127 Hours Moview

The movie 127 Hours is about how the instinctual drive to survive is usurped when faced with a life or death situation. The music pulsing in the background at the beginning of the movie is in harmony with this ideology, a chorus sung with the words, “There must be some chemical in our brain that makes us different from animals”, with background singers harmonizing an antithesis, “makes us all the same.” That thread of sameness, although we are different, is the will to survive when faced with the reality of death. 

127 Hours is about a mountain climber, Aron Ralston, who decides to go to an isolated canyon in Utah without telling anyone where he was going. During the trip he becomes trapped, his hand wedged between a canyon wall and a boulder that refuses to budge. In order to survive Aron does the unthinkable, but in the process makes important self discoveries about the importance of family, friends and his present experience. 

From the beginning of the movie we are introduced to a string of scenes that involve constant movement and individualism. Aron Ralston, who is the quintessential individualist who can do everything on his own, man as island; grabs his knapsack, water and food, and just misses reaching for his Swiss Army knife. As he leaves for his trip we hear remnants of his sister leaving a voice message asking Aron to call their mom, Aron leaves without following through.

The theme of constant movement  and individualism also comes through in scenes of Aron driving carefree on the highway, in the middle of the night, him shouting, “It’s me, the music, and the night, love it!” Or when he befriends two hitchhikers and together they squeeze through canyon walls. One of the girls expresses her fears of the walls moving, these fears are squashed by her friend who claims, “They’ve been here for millions of years they are not going to move.” Aron jokingly concludes, “Sure they will...everything’s moving all the time,” he would later find out the truth of this statement made in jest.  
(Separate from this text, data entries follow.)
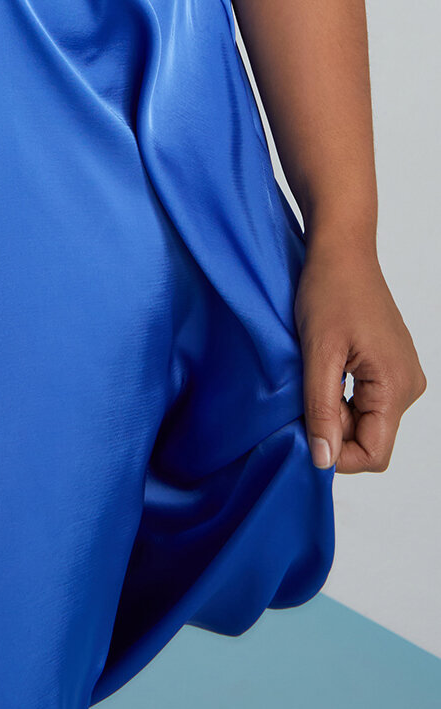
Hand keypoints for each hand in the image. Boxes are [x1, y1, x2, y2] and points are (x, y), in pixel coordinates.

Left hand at [296, 236, 425, 473]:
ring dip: (334, 409)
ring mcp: (402, 375)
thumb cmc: (329, 290)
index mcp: (397, 387)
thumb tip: (323, 459)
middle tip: (300, 394)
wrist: (342, 249)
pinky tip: (323, 368)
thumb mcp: (318, 352)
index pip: (374, 454)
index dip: (336, 454)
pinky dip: (341, 393)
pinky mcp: (391, 365)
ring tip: (310, 375)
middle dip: (332, 428)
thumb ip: (321, 408)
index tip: (302, 432)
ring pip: (366, 419)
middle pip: (370, 438)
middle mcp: (409, 386)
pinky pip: (367, 399)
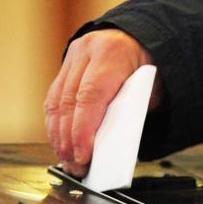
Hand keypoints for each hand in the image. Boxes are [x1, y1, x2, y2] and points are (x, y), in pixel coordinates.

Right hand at [44, 29, 161, 176]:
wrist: (140, 37)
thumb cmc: (146, 68)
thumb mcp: (149, 90)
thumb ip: (130, 114)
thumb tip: (110, 149)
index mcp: (112, 55)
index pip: (90, 97)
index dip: (82, 130)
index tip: (83, 156)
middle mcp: (87, 52)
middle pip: (69, 102)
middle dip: (69, 139)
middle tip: (75, 166)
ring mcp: (73, 57)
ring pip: (56, 101)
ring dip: (58, 135)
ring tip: (66, 159)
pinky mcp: (65, 66)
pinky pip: (54, 98)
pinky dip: (55, 123)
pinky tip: (59, 142)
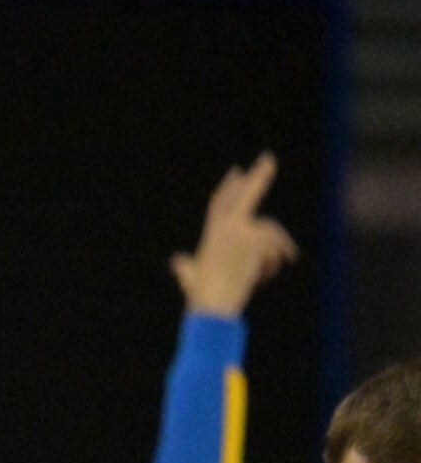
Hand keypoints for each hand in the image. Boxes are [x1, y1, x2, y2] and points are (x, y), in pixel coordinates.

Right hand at [172, 153, 297, 318]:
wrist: (213, 305)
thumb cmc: (202, 297)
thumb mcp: (191, 277)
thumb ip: (185, 267)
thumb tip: (176, 261)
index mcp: (211, 234)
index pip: (219, 203)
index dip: (228, 188)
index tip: (237, 170)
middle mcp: (225, 228)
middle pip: (245, 196)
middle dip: (258, 176)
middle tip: (269, 157)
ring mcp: (240, 232)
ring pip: (270, 229)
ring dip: (280, 246)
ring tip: (285, 260)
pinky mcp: (254, 241)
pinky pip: (276, 245)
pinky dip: (278, 259)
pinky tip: (271, 272)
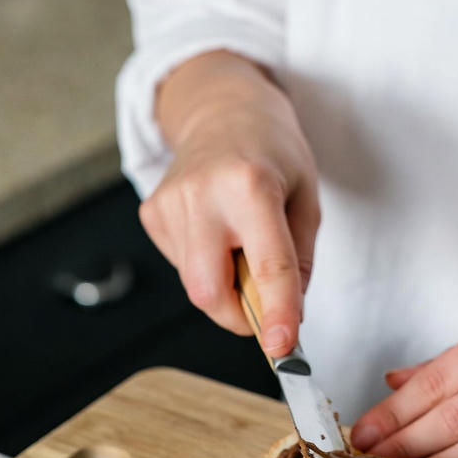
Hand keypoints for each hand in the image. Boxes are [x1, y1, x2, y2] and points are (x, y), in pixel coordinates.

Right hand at [138, 51, 319, 355]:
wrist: (222, 108)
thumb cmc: (273, 151)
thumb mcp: (306, 198)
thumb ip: (298, 261)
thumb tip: (285, 314)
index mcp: (251, 185)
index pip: (266, 266)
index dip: (277, 313)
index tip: (283, 349)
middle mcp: (202, 194)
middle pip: (208, 292)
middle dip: (240, 317)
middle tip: (265, 307)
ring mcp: (169, 203)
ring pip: (196, 285)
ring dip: (226, 285)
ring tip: (241, 240)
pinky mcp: (151, 213)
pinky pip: (183, 267)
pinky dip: (207, 266)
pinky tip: (217, 231)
Silence ensues and movement stops instantly at the very moment that the bolder traps Aron. Broken only after a few minutes wherein Aron’s instinctual spirit is usurped and you are met with the cry of the wild, man as animal. At this point and onward you are able to see the genius of the sound engineers of this movie. Nuanced sounds such as swallowing, drinking, licking the lips, blowing, and slight movements are so magnified that they come to life.

The cinematography of the movie is also outstanding. The close-ups of dripping water in the beginning, probably a foreshadowing of its future scarcity, and the shots of the innards of objects is unique. The close-up personal shots throughout the movie of Aron (James Franco) are very intimate; you feel, taste, smell, hear and experience every moment with Aron. The interweaving of the flashbacks, dreams, and premonitions into the plot were very organic and did not interrupt the flow of the scenes.
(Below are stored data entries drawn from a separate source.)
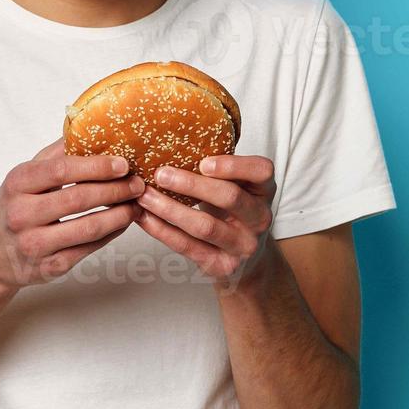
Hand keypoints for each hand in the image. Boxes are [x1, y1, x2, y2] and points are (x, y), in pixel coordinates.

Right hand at [0, 138, 144, 290]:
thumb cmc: (14, 207)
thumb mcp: (24, 176)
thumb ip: (54, 154)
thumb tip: (86, 128)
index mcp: (17, 183)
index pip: (61, 170)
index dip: (96, 166)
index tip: (122, 163)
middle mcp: (21, 214)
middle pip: (78, 198)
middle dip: (115, 189)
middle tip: (137, 183)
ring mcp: (34, 244)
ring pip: (88, 228)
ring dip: (119, 215)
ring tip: (135, 204)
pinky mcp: (48, 267)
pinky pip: (88, 249)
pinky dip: (111, 235)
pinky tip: (122, 224)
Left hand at [134, 155, 277, 285]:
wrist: (246, 260)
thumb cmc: (232, 211)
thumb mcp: (237, 187)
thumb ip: (218, 169)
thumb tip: (170, 143)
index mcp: (264, 190)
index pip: (261, 171)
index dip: (233, 165)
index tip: (203, 162)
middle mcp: (260, 218)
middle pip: (229, 197)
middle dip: (191, 184)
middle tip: (160, 174)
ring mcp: (243, 245)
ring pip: (204, 226)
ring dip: (169, 209)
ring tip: (144, 196)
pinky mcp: (222, 265)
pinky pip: (188, 246)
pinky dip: (162, 230)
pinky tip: (144, 217)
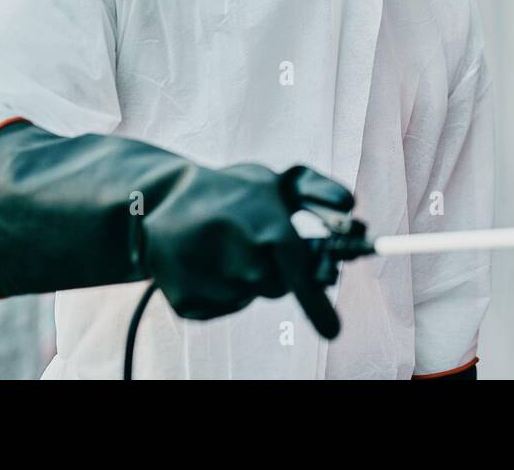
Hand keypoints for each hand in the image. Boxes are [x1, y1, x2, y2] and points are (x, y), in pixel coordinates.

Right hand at [141, 163, 353, 337]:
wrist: (162, 199)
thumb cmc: (233, 190)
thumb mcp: (277, 182)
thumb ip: (319, 194)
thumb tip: (352, 208)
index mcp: (268, 227)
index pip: (303, 275)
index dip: (318, 305)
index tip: (333, 331)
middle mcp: (241, 258)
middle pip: (278, 288)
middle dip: (275, 270)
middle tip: (256, 243)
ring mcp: (211, 282)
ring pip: (249, 295)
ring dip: (246, 277)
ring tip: (226, 245)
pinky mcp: (186, 302)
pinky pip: (222, 306)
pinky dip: (221, 288)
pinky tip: (206, 260)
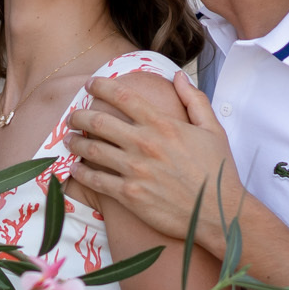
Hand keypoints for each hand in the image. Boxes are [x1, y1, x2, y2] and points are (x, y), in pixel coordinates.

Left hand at [66, 72, 240, 246]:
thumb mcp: (213, 129)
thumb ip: (194, 100)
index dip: (101, 87)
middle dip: (80, 115)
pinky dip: (81, 172)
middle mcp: (145, 144)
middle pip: (99, 122)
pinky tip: (75, 168)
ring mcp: (135, 170)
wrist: (220, 213)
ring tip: (69, 139)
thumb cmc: (218, 171)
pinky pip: (96, 181)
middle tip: (73, 116)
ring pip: (92, 150)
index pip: (122, 96)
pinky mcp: (129, 195)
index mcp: (163, 125)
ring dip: (75, 142)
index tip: (90, 85)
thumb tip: (178, 76)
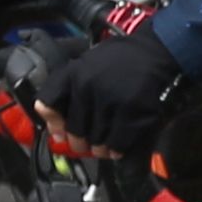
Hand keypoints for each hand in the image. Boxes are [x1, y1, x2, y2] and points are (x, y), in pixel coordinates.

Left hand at [49, 26, 185, 157]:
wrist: (154, 51)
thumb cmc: (119, 61)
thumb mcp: (87, 65)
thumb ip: (68, 89)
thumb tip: (57, 130)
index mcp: (74, 74)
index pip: (48, 104)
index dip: (53, 123)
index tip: (59, 134)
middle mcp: (88, 87)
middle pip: (75, 131)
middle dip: (80, 143)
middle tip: (86, 145)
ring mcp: (111, 101)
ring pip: (96, 140)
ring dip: (100, 149)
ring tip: (104, 147)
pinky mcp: (132, 113)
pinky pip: (119, 142)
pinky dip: (117, 150)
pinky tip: (118, 148)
My only criticism is that is was hard to tell throughout the movie the differences between what was a dream, what was a memory and what was a premonition. However, this may actually be a strength of the movie, as it demonstrates authenticity. When you have not had food and proper water for several days everything in your mind collides and weaves together, even hallucinations form the fabric of your memories and dreams making distinction difficult.

127 Hours reflects the importance of family, friends, and the community. No man is an island. More importantly, it demonstrates that the instinctual drive to survive is in all of us and it is powerful. Even more importantly, it examines how our experiences in life can propel us to action and a life better lived.